Many of the lawsuit’s details and allegations have previously come to light through a criminal case against former Kansas City firefighter James Samuels, who allegedly trafficked dozens of handguns that have been used to commit crimes as serious as murder.
Samuels is awaiting trial on weapons charges outlined in a 14-count federal indictment. An alleged co-conspirator has already pleaded guilty to helping Samuels acquire guns via straw purchases.
The family of a man killed in 2016 by a bullet from a Jimenez handgun allegedly trafficked by Samuels has also filed a wrongful death lawsuit against Jimenez, Samuels and a gun dealer.
A ‘Concerted Effort’
Municipalities used to sue the gun industry with some frequency.
Throughout the 1980s and 1990s, cities such as Chicago, New Orleans and Philadelphia saw litigation as a tool to combat violent crime. Some of the lawsuits argued that makers of small, cheap handguns sometimes called “ Saturday Night Specials” should be held liable because simply manufacturing the gun was an abnormally dangerous activity. Others claimed negligent marketing or public nuisance.
The lawsuits were rarely successful, but proved costly to gun manufacturers and sometimes led to bankruptcies.
Gun companies complained to lawmakers, and in 2005 Congress passed the Protection of Lawful Commerce in Arms Act (PLCAA). Under the PLCAA umbrella — many states have similar laws on the books — gun makers generally can only be sued if they sell a defective product.
The law initially had a chilling effect on gun lawsuits, but there’s been a “concerted effort” to find ways around some of the exceptions written into the law, said Jacob Charles, Executive Director at the Duke Center for Firearms Law.
For example, a lawsuit filed after the shooting at Sandy Hook Elementary School in Connecticut relies on the “predicate exception” and argues Remington, the company that made the gun used in the attack, knowingly violated laws related to its marketing efforts.
The Connecticut Supreme Court recently agreed to let the lawsuit move forward, and Charles said the Indiana Supreme Court also recently issued a favorable ruling in a longstanding lawsuit that was filed by Gary, Indiana, before PLCAA even existed.
Another theory called “negligent entrustment” has found success in recent lawsuits against gun sellers.
The idea is that a gun store can be held liable if it sells a weapon to a person it knows is likely to use the weapon illegally.
Kansas City’s lawsuit alleges the three area gun dealers did exactly that — and so did Jimenez Arms.
‘Glorified Dropbox’
Between 2013 and his arrest in November 2018, Samuels trafficked “at least 77 guns into the Kansas City area,” said Alla Lefkowitz, an Everytown attorney who is assisting Kansas City on the lawsuit.
Many of those guns were purchased either directly from Jimenez or at wholesale prices though local dealers. “In two cases, Jimenez arms even shipped firearms directly to Mr.
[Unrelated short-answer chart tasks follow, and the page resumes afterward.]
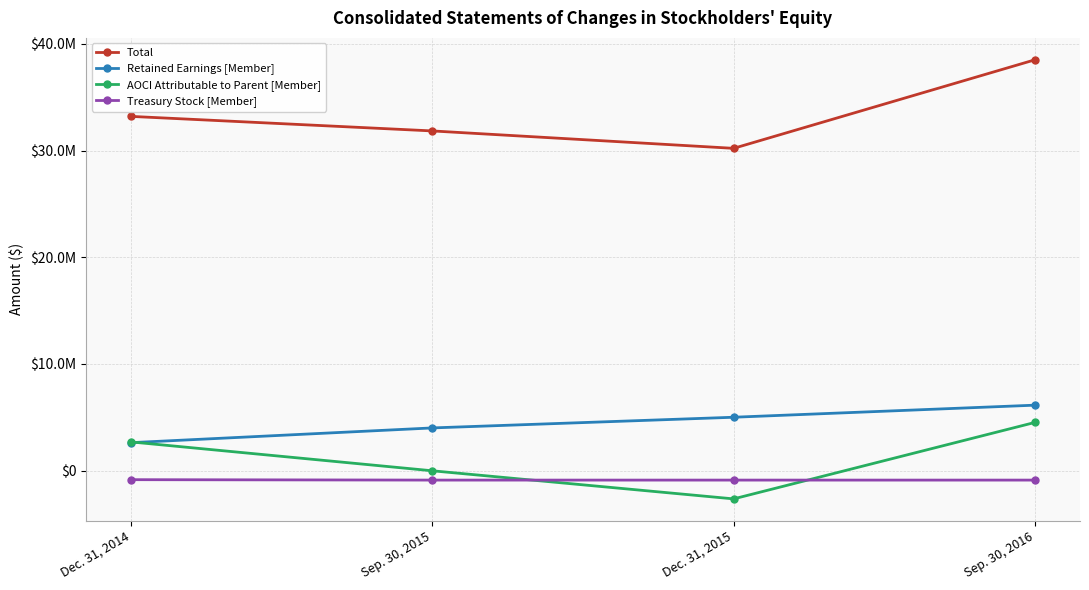

What is the label of the 2nd point from the left?

Sep. 30, 2015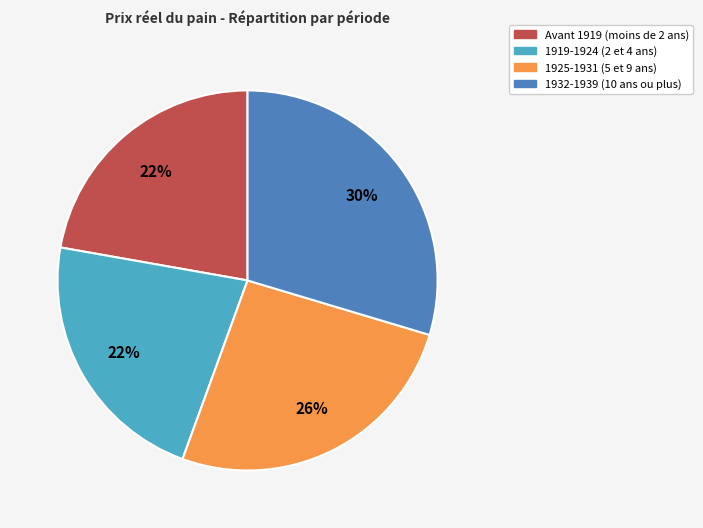

Which has a higher value, 1932-1939 (10 ans ou plus) or Avant 1919 (moins de 2 ans)?

1932-1939 (10 ans ou plus)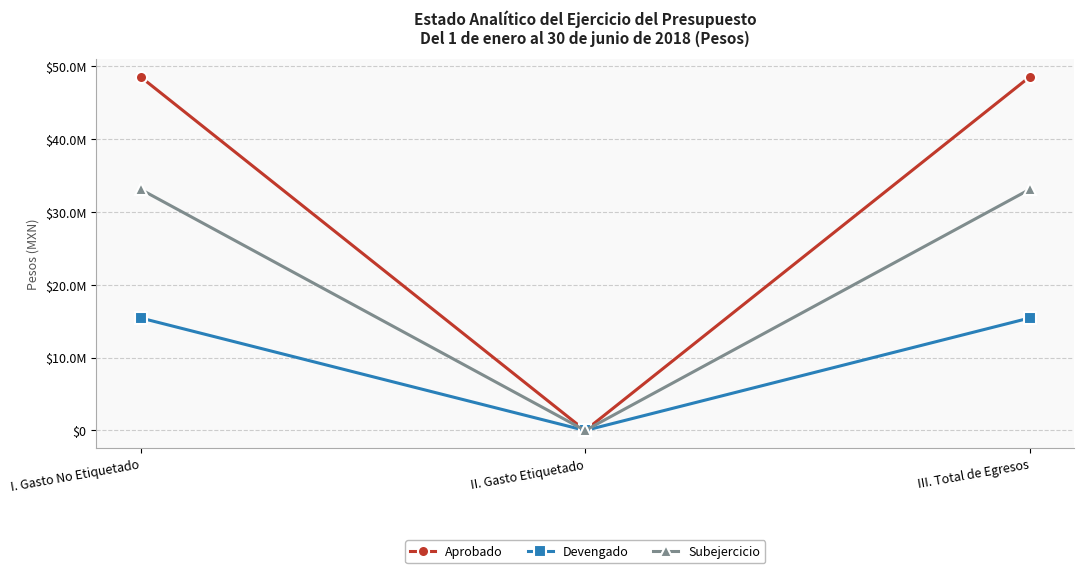

What are all the series names shown in the legend?

Aprobado, Devengado, Subejercicio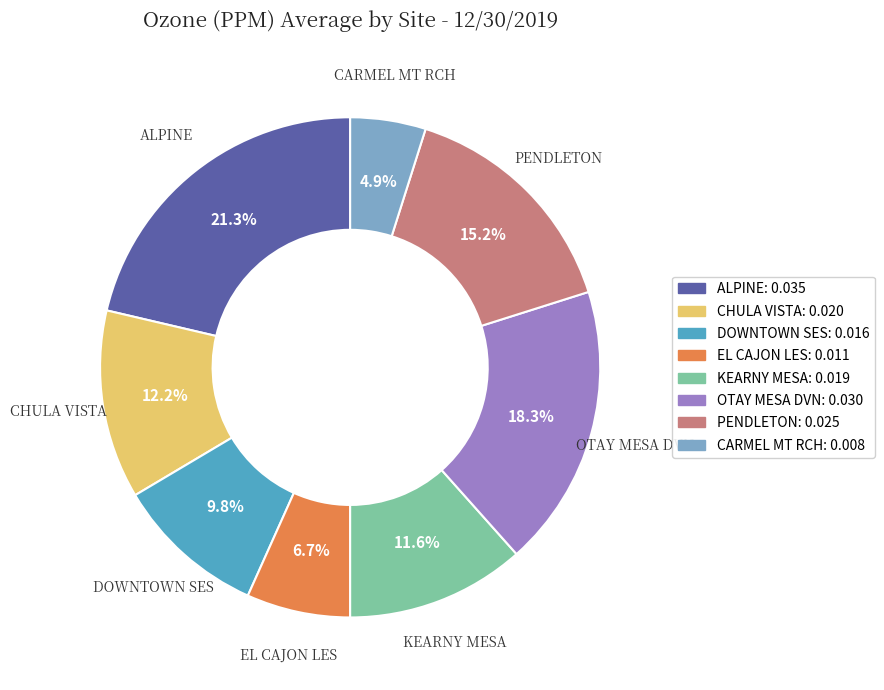

The PENDLETON slice represents 15% of the pie. True or false?

True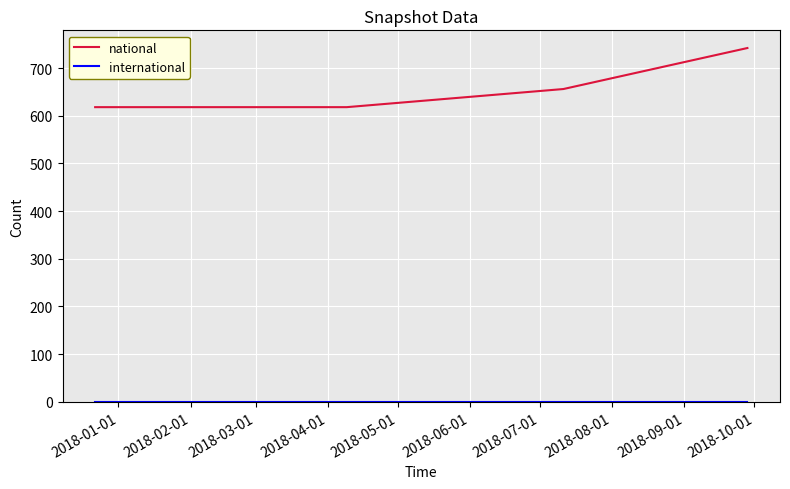

Which series has the largest total across all categories?

national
Samuels’ home without a background check,” Lefkowitz said.
When Jimenez stopped selling guns directly to Samuels, the lawsuit alleges that the local dealers acted as a “glorified dropbox” for guns sold to Samuels, and that those guns later ended up in criminal hands.
Jimenez officials did not respond to a request for comment.
In addition to negligent entrustment, the lawsuit alleges Jimenez and other defendants created a public nuisance by fostering an illegal market for firearms that caused the city and its residents “harm and substantial costs.”
The public nuisance claim has been used in past municipal lawsuits with little success.
But Charles said favorable rulings — such as the ones in Connecticut and Indiana — tend to beget more lawsuits.
The legal theories that judges may have viewed with “extra skepticism” in the 1990s now have a growing body of case law to back them up, Charles said.
“Once there are published opinions of the state’s highest court or the highest court… you’re going to see more judges, I think, willing to adopt that kind of reasoning.”
PLCAA, he said, is “kind of losing its luster.”